Müşrikler durumun dedikleri gibi olmadığını görünce, bu sefer ağız değiştirerek: "Hayır, onu kendisi uydurmuştur" dediler. Sonra bunu da bırakıp: "Hayır, o bir şairdir" dediler. Yani onlar, şaşırmış haldeydiler. Belli bir iddiada karar kılamıyorlardı. Bir sefer büyüdür dediler, bir sefer anlamsız karışık rüyalardır dediler, bir sefer onu kendisi uyduruyor dediler, bir başka seferinde de o bir şairdir dediler.

 

Şöyle de açıklanmıştır: Bu şu demektir: Bir kesim: O bir sihirbazdır derken, bir başka kesim: O (Kur'an) anlamsız rüyalardır, bir başka kesim: Onu kendisi uydurmuştur, bir diğeri ise: O bir şairdir demiştir.

 

Uydurma (iftira); bir şeyi aslı ve gerçeği olmaksızın, ortaya koymak, iddia etmek demektir.
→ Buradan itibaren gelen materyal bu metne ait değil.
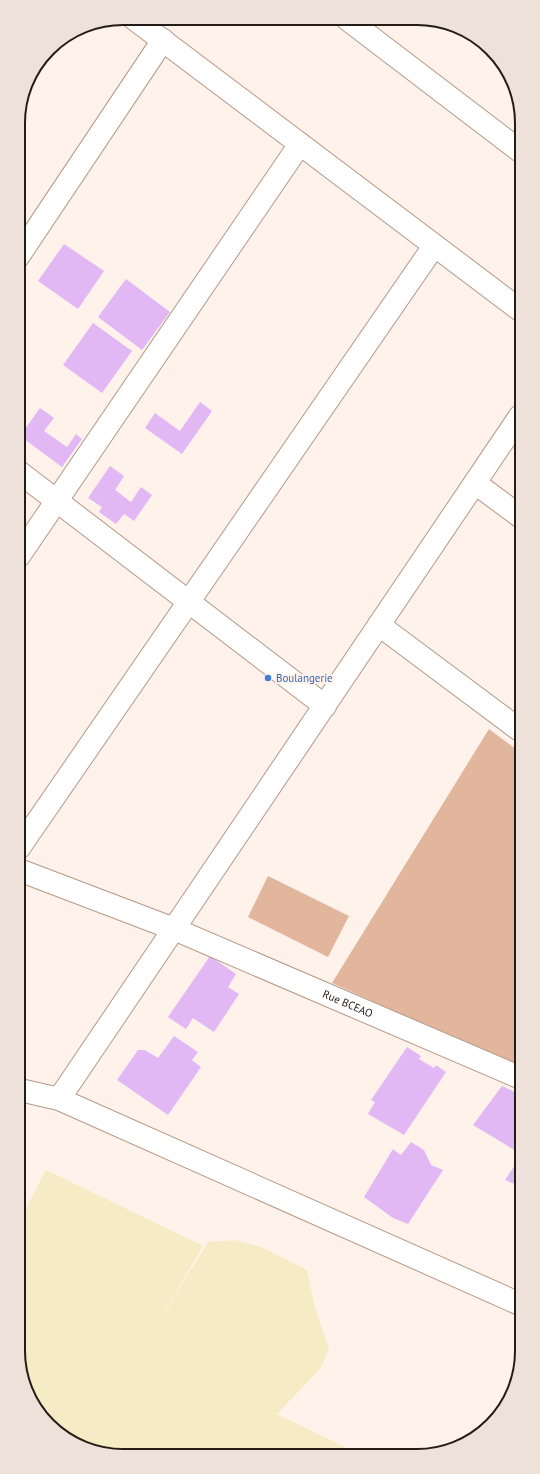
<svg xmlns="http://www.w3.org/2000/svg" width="540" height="1474" viewBox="0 0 540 1474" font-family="'PT Sans',sans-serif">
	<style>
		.green { fill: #e1b69c }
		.sand { fill: #f5ebc5 }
		.building { fill: #e1b8f4 }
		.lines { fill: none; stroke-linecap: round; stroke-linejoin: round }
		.street-casing { stroke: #b49988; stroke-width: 24 }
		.street { stroke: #fff; stroke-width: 22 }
		.shop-dot { fill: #3f7fe0; stroke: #fef2ea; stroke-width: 1.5 }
		.labels { text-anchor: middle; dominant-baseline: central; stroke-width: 4; stroke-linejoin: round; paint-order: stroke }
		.shop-label { font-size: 11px; fill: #366cbe; stroke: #fef2ea; text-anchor: start }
		.street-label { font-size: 11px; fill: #261c16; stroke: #fef2ea }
		.rim { fill: none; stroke: #261c16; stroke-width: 2 }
	</style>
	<rect width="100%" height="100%" fill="#fef2ea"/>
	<!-- green -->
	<path class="green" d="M 489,729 L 521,753 L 521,1068 L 332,983 Z
		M 268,876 L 349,916 L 328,957 L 248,917 Z"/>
	<!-- sand -->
	<path class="sand" d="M 46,1170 L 203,1246 L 154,1329 L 208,1242 L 235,1240 L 261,1247 L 307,1270 L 314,1305 L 329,1348 L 321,1368 L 277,1414 L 359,1454 L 103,1454 L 49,1425 L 20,1372 L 20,1220 Z"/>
	<!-- building -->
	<path class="building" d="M 64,244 L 104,271 L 78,309 L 38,281 Z
		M 126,279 L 170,312 L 142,350 L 98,317 Z
		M 93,323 L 132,351 L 102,393 L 63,365 Z
		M 200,402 L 212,411 L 182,454 L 145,428 L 155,413 L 180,431 Z
		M 40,408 L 54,418 L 44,431 L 67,447 L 76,434 L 82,439 L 62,467 L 20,436 Z
		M 110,466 L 124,476 L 115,490 L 131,502 L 141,487 L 152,495 L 134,521 L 124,514 L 116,524 L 99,512 L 102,507 L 88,498 Z
		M 210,956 L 236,974 L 228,987 L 239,994 L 214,1032 L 193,1018 L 186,1029 L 168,1017 Z
		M 174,1036 L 198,1052 L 192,1060 L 201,1067 L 168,1115 L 117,1080 L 138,1050 L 145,1050 L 158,1058 Z
		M 407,1047 L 421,1056 L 419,1059 L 434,1068 L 436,1065 L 446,1072 L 404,1135 L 368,1114 L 375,1102 L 371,1100 Z
		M 502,1086 L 521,1095 L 521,1154 L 473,1125 Z
		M 411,1142 L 424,1150 L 431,1165 L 443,1170 L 408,1224 L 393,1218 L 364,1197 L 393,1149 L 401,1155 Z
		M 521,1156 L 522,1172 L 522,1187 L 505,1180 Z
		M 522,1240 L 522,1255 L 514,1250 Z"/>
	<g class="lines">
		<!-- street casing -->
		<g class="street-casing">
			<g id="street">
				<path d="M 133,18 L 520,310"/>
				<path d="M 347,19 L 520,151"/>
				<path d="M 18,257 L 163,40"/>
				<path d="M 19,472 L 325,706"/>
				<path d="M 475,483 L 521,517"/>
				<path d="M 19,556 L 300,144"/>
				<path d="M 379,625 L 521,731"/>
				<path d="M 19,848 L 434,246"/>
				<path id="s1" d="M 19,870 L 174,929 L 521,1078"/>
				<path d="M 20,1090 L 59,1099 L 522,1305"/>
				<path d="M 59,1099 L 520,416"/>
			</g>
		</g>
		<!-- street -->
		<use href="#street" class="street"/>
	</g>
	<!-- markers -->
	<circle class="shop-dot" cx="268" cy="678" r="4"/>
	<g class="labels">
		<!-- shop labels -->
		<g class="shop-label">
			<text x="276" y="678">Boulangerie</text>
		</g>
		<!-- street labels -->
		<g class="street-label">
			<text stroke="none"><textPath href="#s1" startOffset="355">Rue BCEAO</textPath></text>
		</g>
	</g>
	<!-- crop -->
	<path d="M0 0H540V1474H0ZM123 25H417A98 98 0 0 1 515 123V1351A98 98 0 0 1 417 1449H123A98 98 0 0 1 25 1351V123A98 98 0 0 1 123 25Z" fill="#ede1d9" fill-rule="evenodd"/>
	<path class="rim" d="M123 25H417A98 98 0 0 1 515 123V1351A98 98 0 0 1 417 1449H123A98 98 0 0 1 25 1351V123A98 98 0 0 1 123 25Z"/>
</svg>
Buna dair açıklamalar daha önceden geçmiş bulunmaktadır.

 

"O halde öncekilere gönderildiği gibi o da bize bir ayet getirsin." Yani Musa ile birlikte asa ve buna benzer mucizeler gönderildiği gibi, Salih'in dişi devesi gibi o da bize bir mucize göstersin.

 

Onlar Kur'an-ı Kerim'in büyü de olmadığını, bir rüya da olmadığını biliyorlardı ama şöyle diyorlardı: Peygamberin bizim istediğimiz bir mucizeyi getirmesi gerekir. Halbuki tek bir mucize görmelerinden sonra artık onların teklif edecekleri bir mucizeyi isteme hakları kalmamıştı. Aynı şekilde insanlar arasında bu hususu en iyi bilenler onlar olduğuna ve hiçbir şekilde şüphe etmelerine yer bulunmayan bir mucizeye iman etmediklerine göre; onun dışında başka bir mucizeye nasıl iman edeceklerdir? Eğer anadan doğma körü ve abraşı tedavi etmiş olsaydı, bu tıp ile ilgili bir iştir, derlerdi. Biz de bu işten anlamayız. Ancak onların bu istekleri sadece inatlaşmak ve işi yokuşa sürmek kabilindendi. Zira Yüce Allah onlara yeteri kadar ayetler (belge ve mucizeler) vermiş bulunuyordu. Yüce Allah da şunu beyan etmektedir:

 

Eğer onlar iman edecek olsalardı, elbette onlara istediklerini verirdi. Çünkü Yüce Allah şöyle buyurmaktadır: "Eğer Allah onlarda bir hayır olduğunu bilseydi, elbette onlara işittirirdi. Şayet onlara işittirmiş olsaydı, yine onlar muhakkak yüz çevirerek arkalarına döner, giderlerdi.'' (el-Enfal, 23)

 

"Bunlardan önce helak ettiğimiz" yani helak edileceklerini bildiğimiz "hiçbir ülke halkı imana gelmemişti." İbn Abbas dedi ki: Bu buyruğu ile Salih ve Firavun kavimlerini kastetmektedir.

 

"Acaba bunlar iman ederler." Yani tasdik ederler "mi?" Bu da şu demektir: Öncekiler gönderilen mucizelere iman etmedikleri için kökten imha edildiler. Şayet bunlar gösterilmesini istedikleri mucizeleri görecek olsalardı, yine iman etmeyeceklerdir. Çünkü bu husustaki ilahi hüküm onların iman etmeyecekleri şeklindedir. Onların cezalarının gecikmesi ise Bizim onların sulblerinden, nesillerinden iman edecek kimselerin geleceğini bilmemizdir.

 

"Hiçbir ülke" ifadesindeki cer harfi Yüce Allah'ın: "O zamanda sizden hiçbir kimse bunu ona yapmamıza engel olamazdı"(el-Hakka, 47) buyruğunda olduğu gibi fazladan gelmiştir.